Nicola Sturgeon’s Scottish National Party (SNP) is hoping for a majority in the May 6 regional elections to demand a second independence referendum from Boris Johnson as an ultimatum. Brexit has given the SNP a lot of young voters, but unlike former champions, the new generation of nationalists no longer want to bang their heads against the wall.
Supporters of Scottish independence in action in the summer of 2020. If the Scottish National Party (SNP) wins the regional election, they expect a second independence referendum.

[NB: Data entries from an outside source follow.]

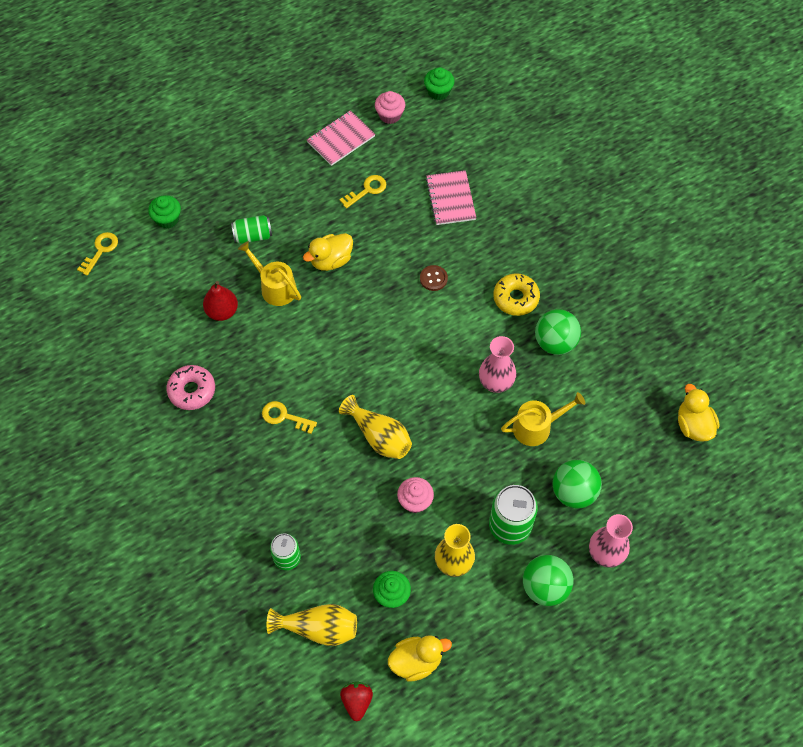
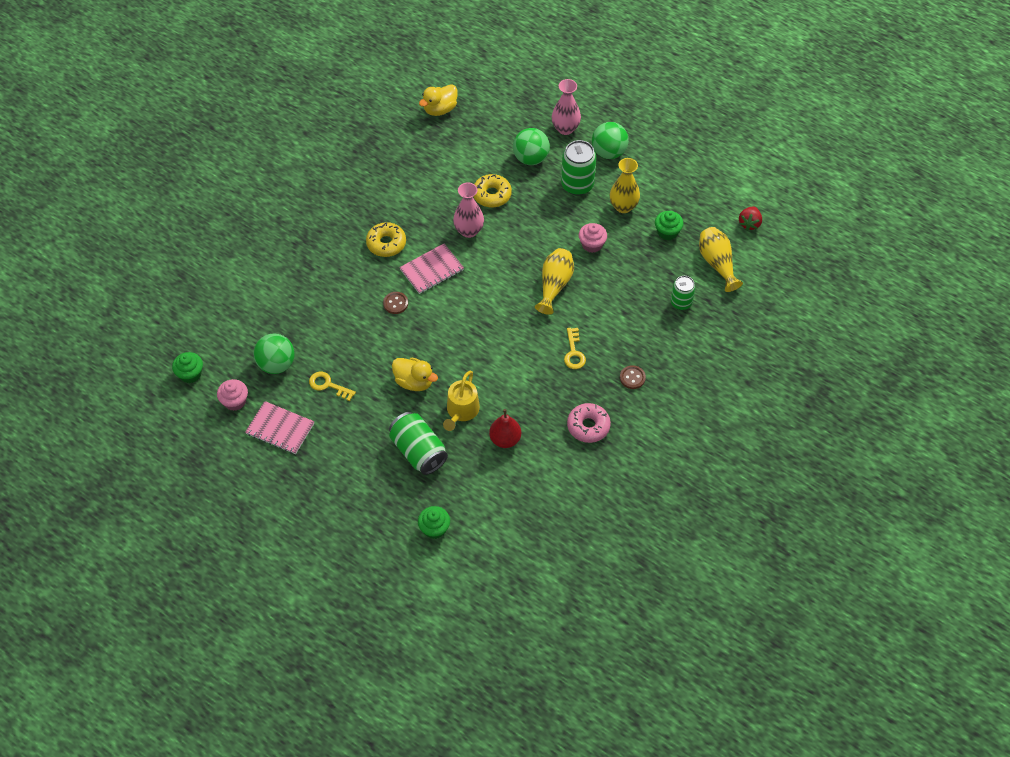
camera: 115 degrees left, 5 degrees down
yellow key [77,232,118,276] -> none
green can [231,215,272,244] -> green can [389,412,448,475], size x1.60
red strawberry [340,681,373,721] -> red strawberry turned 45 degrees counterclockwise [739,206,762,231]
yellow duck [388,635,452,682] -> none
pink notebook [426,170,476,225] -> pink notebook moved to [399,244,464,294]
yellow watering can [501,392,585,446] -> yellow donut [473,174,512,208]
green ball [535,309,581,355] -> green ball moved to [253,334,295,374]
none -> brown button [620,365,646,389]

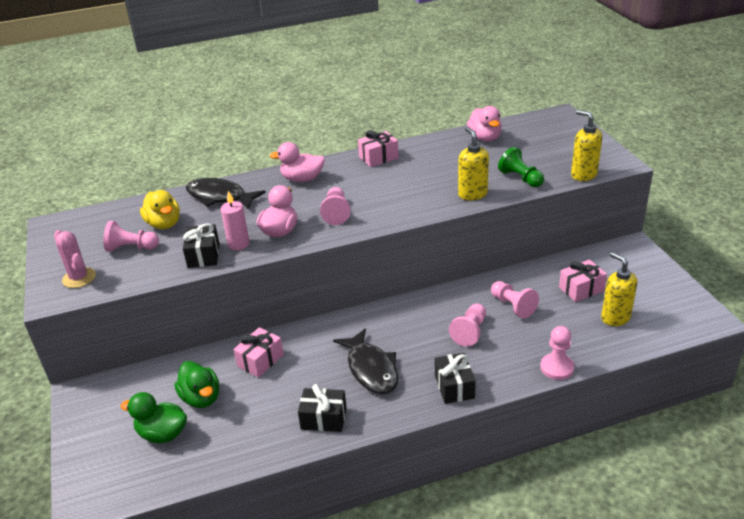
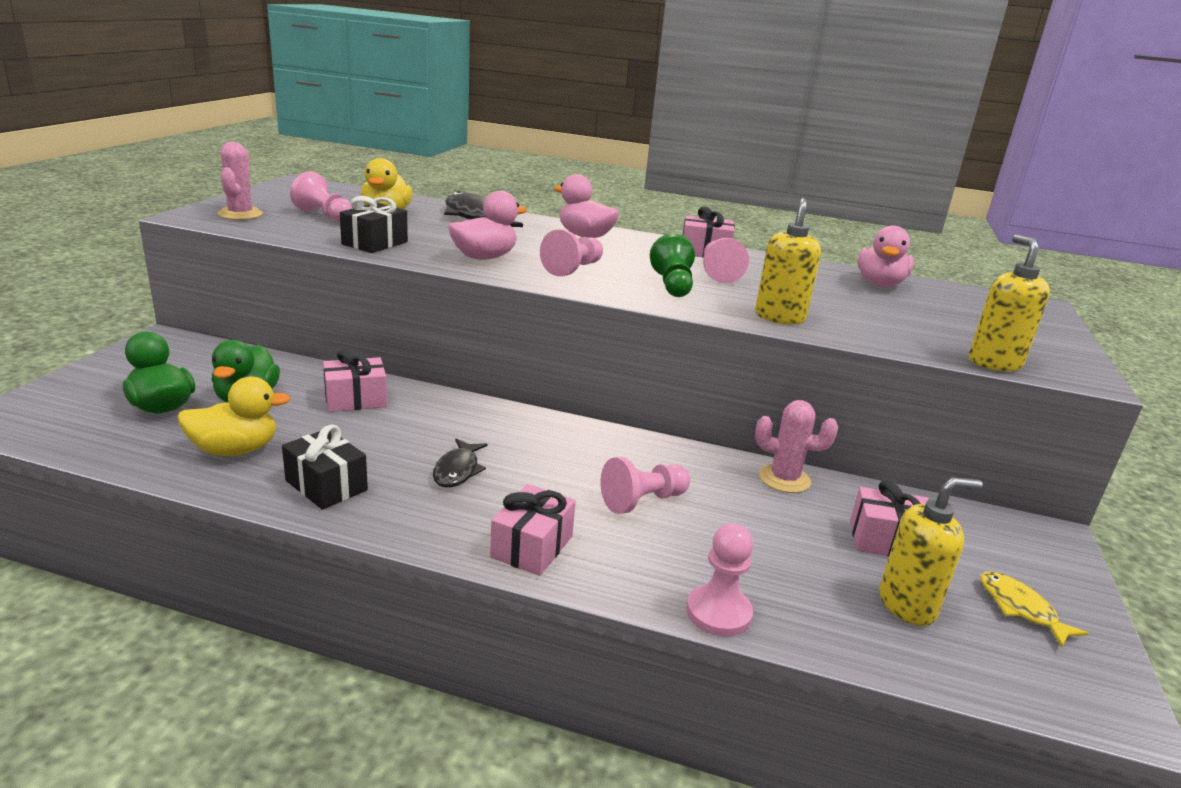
camera: 30 degrees right, 10 degrees down
pink candle [221,191,250,250] -> none
black fish [333,328,398,394] -> black fish [433,439,488,488], size x0.58
black gift [435,353,476,404] -> pink gift [490,484,576,576]
pink pawn [491,281,539,318] -> pink pawn moved to [703,238,749,284]
green pawn [498,147,544,187] -> green pawn moved to [650,234,695,297]
yellow soap dispenser [601,252,637,326] -> yellow soap dispenser turned 75 degrees clockwise [879,478,983,626]
none -> yellow duck [178,377,291,456]
none -> pink cactus [755,400,838,493]
none -> yellow fish [981,571,1089,647]

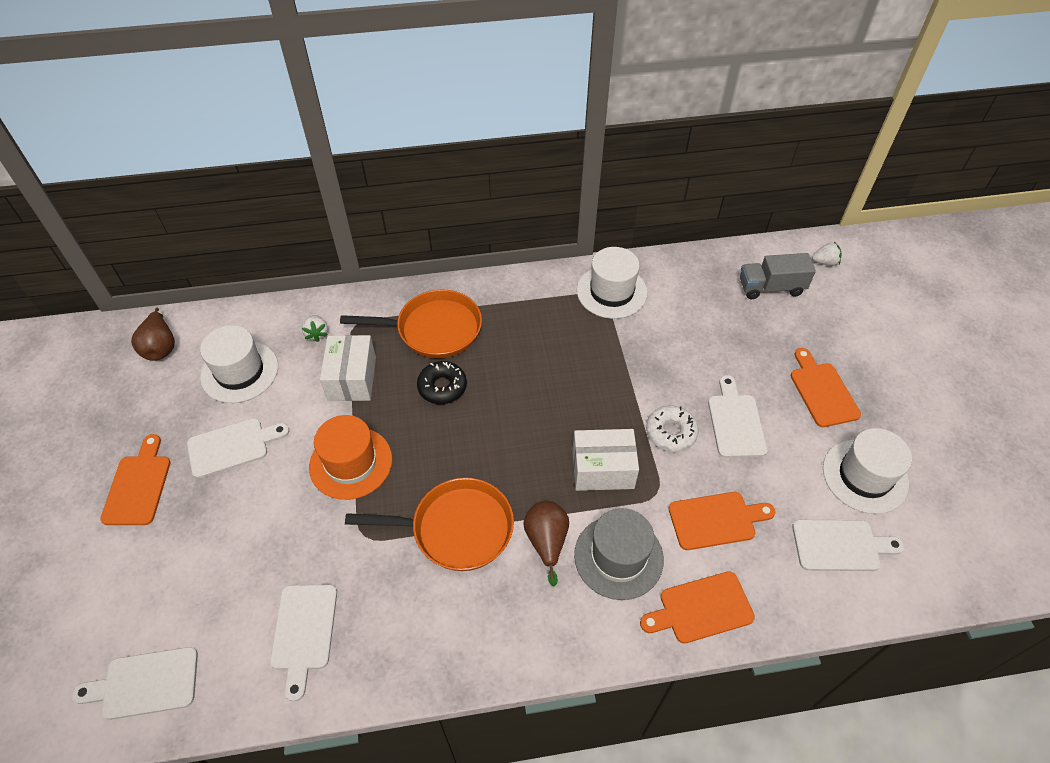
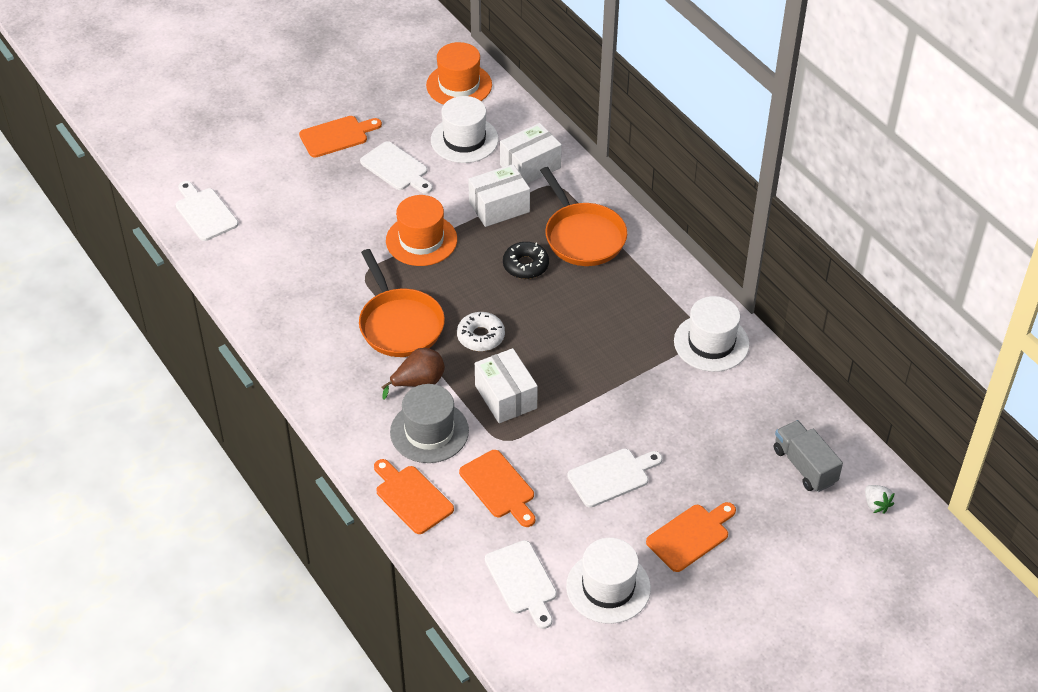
camera: 65 degrees right, 5 degrees down
brown pear [131,308,175,361] -> orange hat [426,42,492,105]
white cutting board [270,584,337,702] -> none
white strawberry [302,315,328,342] -> white box [500,123,562,184]
white donut [646,405,699,452] -> white donut moved to [457,312,505,351]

It’s a daring move that would make Ian Hamilton one of the greatest heroes of the Scottish independence movement in December 1950: the student drives from Glasgow to London in a small car with three companions, the young nationalists having an adventure in their luggage. plan is. at Westminster Abbey in London, stone of scion Preserved – a piece of 152 kg on which Scottish kings were once crowned. In 1296, however, the English king Edward I brought the stone to London and integrated it into the coronation chair, since then the British king sat on the stone as he ascended the throne: what from the British point of view was a symbol of the union of the two kingdoms, to Scottish nationalists. Considered as a sign of harassment. But now Hamilton and his comrades have managed to break into Westminster Abbey in the early hours of Christmas Day, ram a stone into a car and take it to Scotland. “There was joy all over the country,” Hamilton, now 96, recalls over the phone. “I never would have imagined that our action would cause such a huge reaction.”